> **Task statement**:
What lines in the following entries hold the word "surface"? Copy each one.

> **Provided data**:
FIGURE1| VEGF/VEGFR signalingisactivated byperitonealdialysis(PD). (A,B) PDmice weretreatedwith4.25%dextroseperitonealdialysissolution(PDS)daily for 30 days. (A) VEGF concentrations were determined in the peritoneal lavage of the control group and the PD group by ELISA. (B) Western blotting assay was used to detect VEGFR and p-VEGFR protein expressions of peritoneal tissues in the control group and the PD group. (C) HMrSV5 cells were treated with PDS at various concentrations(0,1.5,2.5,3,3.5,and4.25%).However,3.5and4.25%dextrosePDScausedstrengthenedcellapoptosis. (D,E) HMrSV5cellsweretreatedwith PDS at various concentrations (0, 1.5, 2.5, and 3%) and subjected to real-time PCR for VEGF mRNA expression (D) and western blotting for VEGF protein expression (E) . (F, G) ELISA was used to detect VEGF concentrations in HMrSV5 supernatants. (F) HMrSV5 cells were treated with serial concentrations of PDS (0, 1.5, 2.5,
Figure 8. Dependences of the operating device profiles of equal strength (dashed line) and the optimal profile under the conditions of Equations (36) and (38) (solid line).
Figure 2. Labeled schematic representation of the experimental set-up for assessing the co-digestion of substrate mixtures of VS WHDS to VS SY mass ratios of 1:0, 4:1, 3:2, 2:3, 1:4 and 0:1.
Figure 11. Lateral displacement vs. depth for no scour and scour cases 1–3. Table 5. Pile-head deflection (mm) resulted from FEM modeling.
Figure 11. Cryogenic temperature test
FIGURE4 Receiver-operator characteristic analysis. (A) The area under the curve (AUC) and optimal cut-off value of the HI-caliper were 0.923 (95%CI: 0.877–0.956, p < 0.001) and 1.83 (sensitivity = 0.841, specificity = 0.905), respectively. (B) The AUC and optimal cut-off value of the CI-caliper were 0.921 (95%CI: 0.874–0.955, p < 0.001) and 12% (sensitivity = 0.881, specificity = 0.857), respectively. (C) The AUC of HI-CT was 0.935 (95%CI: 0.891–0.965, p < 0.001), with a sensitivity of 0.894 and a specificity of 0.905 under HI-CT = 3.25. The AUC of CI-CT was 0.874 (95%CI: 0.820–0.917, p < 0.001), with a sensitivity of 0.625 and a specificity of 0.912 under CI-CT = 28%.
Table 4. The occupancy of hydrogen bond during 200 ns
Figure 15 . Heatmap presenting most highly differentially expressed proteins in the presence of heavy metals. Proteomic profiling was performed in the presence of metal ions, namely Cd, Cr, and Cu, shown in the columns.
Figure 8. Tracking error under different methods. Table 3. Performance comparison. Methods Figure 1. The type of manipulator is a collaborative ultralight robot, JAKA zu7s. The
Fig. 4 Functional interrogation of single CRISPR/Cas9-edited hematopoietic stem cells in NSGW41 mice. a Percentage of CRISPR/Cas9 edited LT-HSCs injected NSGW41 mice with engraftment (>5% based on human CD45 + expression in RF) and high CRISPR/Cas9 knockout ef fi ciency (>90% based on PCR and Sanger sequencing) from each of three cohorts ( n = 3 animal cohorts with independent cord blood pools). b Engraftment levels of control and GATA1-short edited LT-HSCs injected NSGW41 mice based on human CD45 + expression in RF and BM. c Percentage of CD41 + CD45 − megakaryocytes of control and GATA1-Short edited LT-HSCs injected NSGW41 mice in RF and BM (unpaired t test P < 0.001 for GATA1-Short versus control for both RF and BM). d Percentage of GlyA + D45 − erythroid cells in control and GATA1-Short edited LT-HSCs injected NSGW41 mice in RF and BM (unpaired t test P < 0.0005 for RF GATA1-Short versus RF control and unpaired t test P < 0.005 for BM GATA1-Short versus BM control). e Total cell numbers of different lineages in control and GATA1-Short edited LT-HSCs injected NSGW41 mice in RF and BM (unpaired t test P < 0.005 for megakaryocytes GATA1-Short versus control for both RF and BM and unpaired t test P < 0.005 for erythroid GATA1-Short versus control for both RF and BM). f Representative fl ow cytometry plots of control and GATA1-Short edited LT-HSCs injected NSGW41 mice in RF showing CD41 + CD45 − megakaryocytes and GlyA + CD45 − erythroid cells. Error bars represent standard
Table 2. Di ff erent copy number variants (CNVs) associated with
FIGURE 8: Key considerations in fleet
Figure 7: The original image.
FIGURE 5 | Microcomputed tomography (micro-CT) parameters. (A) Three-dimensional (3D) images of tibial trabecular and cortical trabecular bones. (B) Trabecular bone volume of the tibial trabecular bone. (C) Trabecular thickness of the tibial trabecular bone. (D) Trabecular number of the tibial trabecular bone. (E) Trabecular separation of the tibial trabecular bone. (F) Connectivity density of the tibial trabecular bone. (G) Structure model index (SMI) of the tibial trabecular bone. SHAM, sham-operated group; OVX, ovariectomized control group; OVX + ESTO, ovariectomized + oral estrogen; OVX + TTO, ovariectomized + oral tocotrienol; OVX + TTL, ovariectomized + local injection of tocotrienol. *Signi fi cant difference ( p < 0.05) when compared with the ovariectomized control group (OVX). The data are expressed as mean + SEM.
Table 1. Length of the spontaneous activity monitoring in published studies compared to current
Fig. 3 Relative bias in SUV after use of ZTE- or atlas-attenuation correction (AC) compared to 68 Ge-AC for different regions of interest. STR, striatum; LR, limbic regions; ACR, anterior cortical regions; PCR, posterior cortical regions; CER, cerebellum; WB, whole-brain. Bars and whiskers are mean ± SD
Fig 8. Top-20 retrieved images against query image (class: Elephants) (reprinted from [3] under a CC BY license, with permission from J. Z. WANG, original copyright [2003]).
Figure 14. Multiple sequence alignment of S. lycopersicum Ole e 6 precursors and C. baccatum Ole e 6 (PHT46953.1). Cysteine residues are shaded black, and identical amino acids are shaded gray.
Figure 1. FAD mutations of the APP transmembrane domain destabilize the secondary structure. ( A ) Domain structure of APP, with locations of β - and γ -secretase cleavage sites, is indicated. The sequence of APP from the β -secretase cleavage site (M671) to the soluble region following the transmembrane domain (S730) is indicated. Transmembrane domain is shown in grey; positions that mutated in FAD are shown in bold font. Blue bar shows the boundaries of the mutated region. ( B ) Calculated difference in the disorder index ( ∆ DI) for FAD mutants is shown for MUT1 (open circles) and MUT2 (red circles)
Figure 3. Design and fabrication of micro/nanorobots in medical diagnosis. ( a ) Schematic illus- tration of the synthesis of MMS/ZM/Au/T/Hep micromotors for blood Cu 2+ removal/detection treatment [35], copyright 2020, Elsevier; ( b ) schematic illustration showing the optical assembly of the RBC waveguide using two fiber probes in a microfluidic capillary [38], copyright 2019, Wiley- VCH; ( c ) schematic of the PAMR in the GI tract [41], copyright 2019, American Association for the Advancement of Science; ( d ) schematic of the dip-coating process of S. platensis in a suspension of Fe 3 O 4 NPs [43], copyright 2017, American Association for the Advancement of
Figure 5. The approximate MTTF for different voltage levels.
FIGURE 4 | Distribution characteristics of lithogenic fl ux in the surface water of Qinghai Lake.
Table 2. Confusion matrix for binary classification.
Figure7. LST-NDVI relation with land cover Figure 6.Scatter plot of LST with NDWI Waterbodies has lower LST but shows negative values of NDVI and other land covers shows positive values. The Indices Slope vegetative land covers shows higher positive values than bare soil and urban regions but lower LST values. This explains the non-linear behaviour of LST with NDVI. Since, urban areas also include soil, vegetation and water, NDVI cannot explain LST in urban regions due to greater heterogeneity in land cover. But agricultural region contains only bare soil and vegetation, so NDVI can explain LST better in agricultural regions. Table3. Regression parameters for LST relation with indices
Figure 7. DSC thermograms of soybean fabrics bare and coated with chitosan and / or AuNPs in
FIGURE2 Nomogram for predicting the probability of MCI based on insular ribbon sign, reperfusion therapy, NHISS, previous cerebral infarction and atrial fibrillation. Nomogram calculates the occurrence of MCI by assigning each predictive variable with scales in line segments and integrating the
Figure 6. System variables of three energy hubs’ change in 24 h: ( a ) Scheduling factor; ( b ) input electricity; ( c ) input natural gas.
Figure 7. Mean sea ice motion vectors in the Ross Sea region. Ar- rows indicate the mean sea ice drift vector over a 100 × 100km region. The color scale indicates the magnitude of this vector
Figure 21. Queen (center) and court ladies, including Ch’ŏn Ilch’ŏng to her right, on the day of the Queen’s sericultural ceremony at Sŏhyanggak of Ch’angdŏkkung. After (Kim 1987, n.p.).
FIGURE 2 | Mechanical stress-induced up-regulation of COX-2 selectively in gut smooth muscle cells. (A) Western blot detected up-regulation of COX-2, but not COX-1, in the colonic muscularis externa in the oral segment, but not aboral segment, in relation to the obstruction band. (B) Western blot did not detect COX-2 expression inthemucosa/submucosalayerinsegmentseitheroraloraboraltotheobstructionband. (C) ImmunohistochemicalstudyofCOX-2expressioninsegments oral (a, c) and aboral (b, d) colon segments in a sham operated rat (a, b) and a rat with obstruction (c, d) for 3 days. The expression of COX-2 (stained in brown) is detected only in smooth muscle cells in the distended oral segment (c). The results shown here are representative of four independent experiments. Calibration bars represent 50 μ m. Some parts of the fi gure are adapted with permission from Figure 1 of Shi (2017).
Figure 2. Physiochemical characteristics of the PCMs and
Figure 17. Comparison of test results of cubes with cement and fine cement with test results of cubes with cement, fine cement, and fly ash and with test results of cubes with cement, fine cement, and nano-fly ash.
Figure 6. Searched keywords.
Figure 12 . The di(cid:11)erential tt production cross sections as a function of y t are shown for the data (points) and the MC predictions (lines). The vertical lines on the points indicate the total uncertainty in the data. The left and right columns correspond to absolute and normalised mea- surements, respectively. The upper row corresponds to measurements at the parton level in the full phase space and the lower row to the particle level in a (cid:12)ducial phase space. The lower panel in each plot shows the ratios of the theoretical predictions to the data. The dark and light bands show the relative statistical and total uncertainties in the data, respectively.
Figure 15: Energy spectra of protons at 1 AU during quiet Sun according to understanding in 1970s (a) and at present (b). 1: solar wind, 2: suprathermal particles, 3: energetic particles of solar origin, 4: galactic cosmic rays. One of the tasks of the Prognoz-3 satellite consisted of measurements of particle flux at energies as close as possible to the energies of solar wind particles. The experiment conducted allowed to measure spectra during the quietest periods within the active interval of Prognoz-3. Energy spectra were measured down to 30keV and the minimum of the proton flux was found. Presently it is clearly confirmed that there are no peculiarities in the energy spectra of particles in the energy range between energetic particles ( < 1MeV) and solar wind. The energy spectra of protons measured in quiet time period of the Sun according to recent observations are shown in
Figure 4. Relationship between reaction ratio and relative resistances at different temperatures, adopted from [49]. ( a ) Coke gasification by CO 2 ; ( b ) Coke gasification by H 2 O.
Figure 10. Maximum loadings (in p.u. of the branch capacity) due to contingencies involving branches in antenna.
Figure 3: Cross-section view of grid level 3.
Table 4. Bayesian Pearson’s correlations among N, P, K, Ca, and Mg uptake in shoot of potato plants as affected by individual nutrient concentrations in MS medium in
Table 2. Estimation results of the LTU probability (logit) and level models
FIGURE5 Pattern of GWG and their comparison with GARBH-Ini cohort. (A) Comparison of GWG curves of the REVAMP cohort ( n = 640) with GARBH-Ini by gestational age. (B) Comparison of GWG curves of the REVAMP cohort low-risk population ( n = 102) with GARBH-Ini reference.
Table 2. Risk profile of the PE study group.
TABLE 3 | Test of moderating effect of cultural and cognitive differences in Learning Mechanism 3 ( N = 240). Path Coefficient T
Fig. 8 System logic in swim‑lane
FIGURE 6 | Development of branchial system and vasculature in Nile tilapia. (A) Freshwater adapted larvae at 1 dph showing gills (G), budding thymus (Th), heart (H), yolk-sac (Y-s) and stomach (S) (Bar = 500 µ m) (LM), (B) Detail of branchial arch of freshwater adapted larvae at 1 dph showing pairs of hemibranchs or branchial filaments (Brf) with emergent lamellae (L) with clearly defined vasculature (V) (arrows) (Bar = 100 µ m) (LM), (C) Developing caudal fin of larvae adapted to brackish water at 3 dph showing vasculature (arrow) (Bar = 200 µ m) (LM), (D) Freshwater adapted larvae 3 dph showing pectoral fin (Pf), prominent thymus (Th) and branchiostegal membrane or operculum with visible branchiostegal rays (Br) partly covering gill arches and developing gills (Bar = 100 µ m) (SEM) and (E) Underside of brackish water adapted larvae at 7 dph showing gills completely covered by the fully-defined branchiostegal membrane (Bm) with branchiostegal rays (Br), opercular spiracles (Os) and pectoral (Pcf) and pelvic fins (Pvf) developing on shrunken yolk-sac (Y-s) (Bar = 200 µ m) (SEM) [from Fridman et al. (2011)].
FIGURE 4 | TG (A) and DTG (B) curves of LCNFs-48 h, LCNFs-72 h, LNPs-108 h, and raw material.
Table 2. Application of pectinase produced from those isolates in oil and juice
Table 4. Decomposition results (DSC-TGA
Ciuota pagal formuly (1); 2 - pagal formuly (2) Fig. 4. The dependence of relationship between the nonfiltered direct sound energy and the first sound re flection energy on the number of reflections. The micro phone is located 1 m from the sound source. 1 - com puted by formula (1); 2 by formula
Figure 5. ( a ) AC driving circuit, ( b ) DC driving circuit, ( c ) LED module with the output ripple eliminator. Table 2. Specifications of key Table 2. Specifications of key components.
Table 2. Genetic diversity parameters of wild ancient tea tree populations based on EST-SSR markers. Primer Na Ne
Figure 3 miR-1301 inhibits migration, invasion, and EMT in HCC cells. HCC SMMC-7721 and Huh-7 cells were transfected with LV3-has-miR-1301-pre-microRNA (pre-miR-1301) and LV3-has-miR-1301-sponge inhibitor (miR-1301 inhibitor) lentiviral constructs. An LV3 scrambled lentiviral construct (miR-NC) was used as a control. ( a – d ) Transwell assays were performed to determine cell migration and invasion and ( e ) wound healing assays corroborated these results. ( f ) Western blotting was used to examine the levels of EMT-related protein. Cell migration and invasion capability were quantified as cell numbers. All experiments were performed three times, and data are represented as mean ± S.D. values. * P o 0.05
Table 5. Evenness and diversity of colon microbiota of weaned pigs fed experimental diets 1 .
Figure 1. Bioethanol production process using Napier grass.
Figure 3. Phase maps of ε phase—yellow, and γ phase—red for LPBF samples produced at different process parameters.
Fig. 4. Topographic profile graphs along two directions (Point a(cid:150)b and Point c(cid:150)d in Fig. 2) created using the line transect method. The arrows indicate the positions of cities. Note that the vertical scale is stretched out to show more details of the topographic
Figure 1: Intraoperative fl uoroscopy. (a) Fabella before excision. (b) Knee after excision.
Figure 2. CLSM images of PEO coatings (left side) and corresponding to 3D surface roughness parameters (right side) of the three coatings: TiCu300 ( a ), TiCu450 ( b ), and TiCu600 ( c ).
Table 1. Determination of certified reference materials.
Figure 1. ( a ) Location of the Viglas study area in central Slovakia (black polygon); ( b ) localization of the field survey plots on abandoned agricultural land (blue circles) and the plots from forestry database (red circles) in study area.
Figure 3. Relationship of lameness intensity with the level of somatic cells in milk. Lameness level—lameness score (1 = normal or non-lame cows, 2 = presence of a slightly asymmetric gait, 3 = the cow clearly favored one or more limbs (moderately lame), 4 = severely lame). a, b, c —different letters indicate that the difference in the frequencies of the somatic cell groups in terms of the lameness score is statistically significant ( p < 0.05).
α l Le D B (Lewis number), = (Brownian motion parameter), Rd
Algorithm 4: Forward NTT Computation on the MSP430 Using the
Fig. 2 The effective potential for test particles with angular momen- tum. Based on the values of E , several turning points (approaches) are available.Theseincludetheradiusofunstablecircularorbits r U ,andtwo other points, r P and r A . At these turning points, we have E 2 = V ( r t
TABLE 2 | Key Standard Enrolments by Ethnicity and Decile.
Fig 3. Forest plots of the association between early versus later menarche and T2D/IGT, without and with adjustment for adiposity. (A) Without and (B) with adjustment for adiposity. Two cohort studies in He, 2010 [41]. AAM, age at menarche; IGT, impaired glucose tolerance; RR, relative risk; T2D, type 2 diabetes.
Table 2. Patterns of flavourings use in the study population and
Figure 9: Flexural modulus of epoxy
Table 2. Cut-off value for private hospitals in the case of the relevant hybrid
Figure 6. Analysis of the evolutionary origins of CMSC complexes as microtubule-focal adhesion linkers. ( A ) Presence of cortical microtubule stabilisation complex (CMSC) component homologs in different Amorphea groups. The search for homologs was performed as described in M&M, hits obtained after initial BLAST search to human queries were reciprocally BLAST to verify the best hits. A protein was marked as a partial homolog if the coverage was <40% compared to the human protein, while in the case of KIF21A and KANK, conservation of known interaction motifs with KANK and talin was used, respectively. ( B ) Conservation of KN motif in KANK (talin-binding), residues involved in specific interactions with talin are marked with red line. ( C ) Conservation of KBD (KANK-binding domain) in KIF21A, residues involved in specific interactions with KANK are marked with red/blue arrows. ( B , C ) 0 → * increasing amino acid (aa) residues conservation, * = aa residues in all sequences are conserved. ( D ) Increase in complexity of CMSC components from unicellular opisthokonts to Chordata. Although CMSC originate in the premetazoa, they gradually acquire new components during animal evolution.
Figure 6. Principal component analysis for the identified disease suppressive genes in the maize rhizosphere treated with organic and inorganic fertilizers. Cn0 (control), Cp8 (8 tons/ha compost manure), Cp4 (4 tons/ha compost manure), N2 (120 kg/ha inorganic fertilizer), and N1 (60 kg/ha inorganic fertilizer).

> **Written answer**:
FIGURE 4 | Distribution characteristics of lithogenic fl ux in the surface water of Qinghai Lake.
Figure 2. CLSM images of PEO coatings (left side) and corresponding to 3D surface roughness parameters (right side) of the three coatings: TiCu300 ( a ), TiCu450 ( b ), and TiCu600 ( c ).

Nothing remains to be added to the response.